In the 1990s, multinational pharma companies were closing down neglected disease research, according to Moran. Now pharma and biotech companies are investing their own resources in this area and joining PPPs, such as Medicines for Malaria Venture, the TB Alliance, Drugs for Neglected Diseases, and the Institute for One World Health (iOWH). Their participation may deflect criticism over industry's slow progress in addressing global life-threatening diseases, and also help manufacturers reach major emerging markets in India and China and tap their high-skilled researchers.
In addition, a growing number of niche biotech companies regard PPPs as prime opportunities to expand research programs. R&D partnerships provide vehicles for small companies to parlay expertise in genomics, bioinformatics, and other innovative technologies into new development activities, as well as gain opportunities to license intellectual property to larger partners. Relatively small markets for many infectious diseases are similarly attractive to biotech firms as are those for orphan drug development in the US and Europe.
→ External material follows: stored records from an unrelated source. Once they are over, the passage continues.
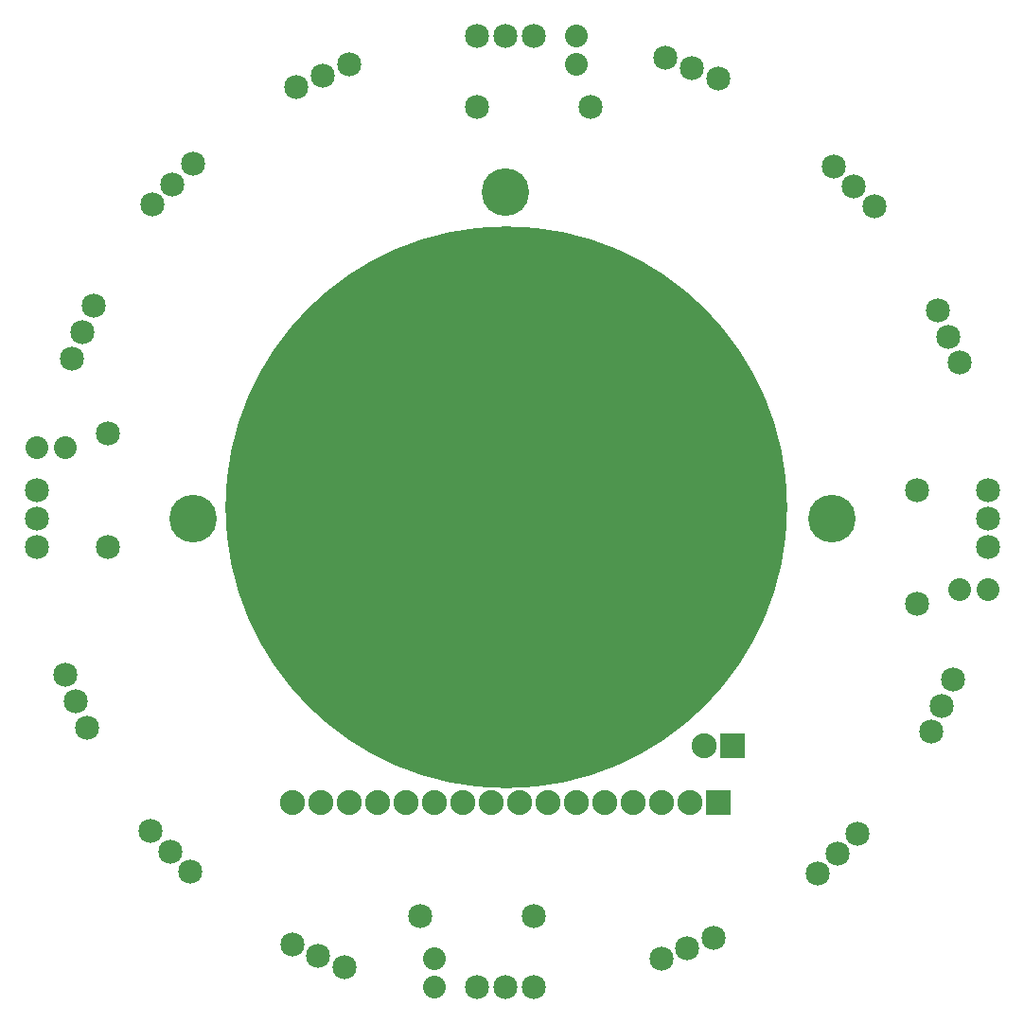
<source format=gbs>
G04 MADE WITH FRITZING*
G04 WWW.FRITZING.ORG*
G04 DOUBLE SIDED*
G04 HOLES PLATED*
G04 CONTOUR ON CENTER OF CONTOUR VECTOR*
%ASAXBY*%
%FSLAX23Y23*%
%MOIN*%
%OFA0B0*%
%SFA1.0B1.0*%
%ADD10C,0.085000*%
%ADD11C,0.080000*%
%ADD12C,0.088000*%
%ADD13C,0.167480*%
%ADD14C,1.978504*%
%ADD15R,0.088000X0.088000*%
%LNMASK0*%
G90*
G70*
G54D10*
X1511Y3650D03*
X1419Y3612D03*
X1326Y3573D03*
X961Y3300D03*
X890Y3229D03*
X820Y3158D03*
X611Y2800D03*
X573Y2707D03*
X535Y2615D03*
X411Y2150D03*
X411Y2050D03*
X411Y1950D03*
X511Y1500D03*
X549Y1407D03*
X588Y1315D03*
X811Y950D03*
X882Y879D03*
X953Y808D03*
X1311Y550D03*
X1404Y512D03*
X1496Y473D03*
X2161Y3750D03*
X2061Y3750D03*
X1961Y3750D03*
X2811Y3600D03*
X2719Y3638D03*
X2626Y3676D03*
X3361Y3150D03*
X3290Y3221D03*
X3220Y3291D03*
X3661Y2600D03*
X3623Y2692D03*
X3585Y2785D03*
X3761Y1950D03*
X3761Y2050D03*
X3761Y2150D03*
X3561Y1300D03*
X3599Y1392D03*
X3638Y1485D03*
X3161Y800D03*
X3232Y871D03*
X3303Y941D03*
X2611Y500D03*
X2704Y538D03*
X2796Y576D03*
X1961Y400D03*
X2061Y400D03*
X2161Y400D03*
X661Y1950D03*
X661Y2350D03*
X2361Y3500D03*
X1961Y3500D03*
X3511Y1750D03*
X3511Y2150D03*
X2161Y650D03*
X1761Y650D03*
G54D11*
X511Y2300D03*
X411Y2300D03*
X2311Y3750D03*
X2311Y3650D03*
X3761Y1800D03*
X3661Y1800D03*
X1811Y500D03*
X1811Y400D03*
G54D12*
X2861Y1250D03*
X2761Y1250D03*
X2811Y1050D03*
X2711Y1050D03*
X2611Y1050D03*
X2511Y1050D03*
X2411Y1050D03*
X2311Y1050D03*
X2211Y1050D03*
X2111Y1050D03*
X2011Y1050D03*
X1911Y1050D03*
X1811Y1050D03*
X1711Y1050D03*
X1611Y1050D03*
X1511Y1050D03*
X1411Y1050D03*
X1311Y1050D03*
G54D13*
X3211Y2050D03*
X961Y2050D03*
X2061Y3200D03*
G54D14*
X2066Y2090D03*
G54D15*
X2861Y1250D03*
X2811Y1050D03*
G04 End of Mask0*
M02*
</source>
And both pharma and biotech companies anticipate that these low-profit R&D efforts eventually may yield spin-off products with commercial value in the West.
REDUCING RESEARCH RISKS
A main feature of PPPs is to reduce the cost and risk of neglected disease drug development for manufacturers. The new research model adopts a "no profit–no loss" approach that reverses traditional clinical development strategies. Partnerships encourage manufacturers to be more involved in relatively low-cost, early-stage research to identify and run preliminary tests on promising compounds. The more expensive and risky process of conducting clinical trials and seeking product registration in multiple countries is assumed largely by the nonprofit partner, which has local research networks and experience navigating national regulatory requirements. In addition to expanding the number of research projects for neglected diseases, PPPs aim to identify those efforts best able to deliver low-cost products of high value to patients in developing countries.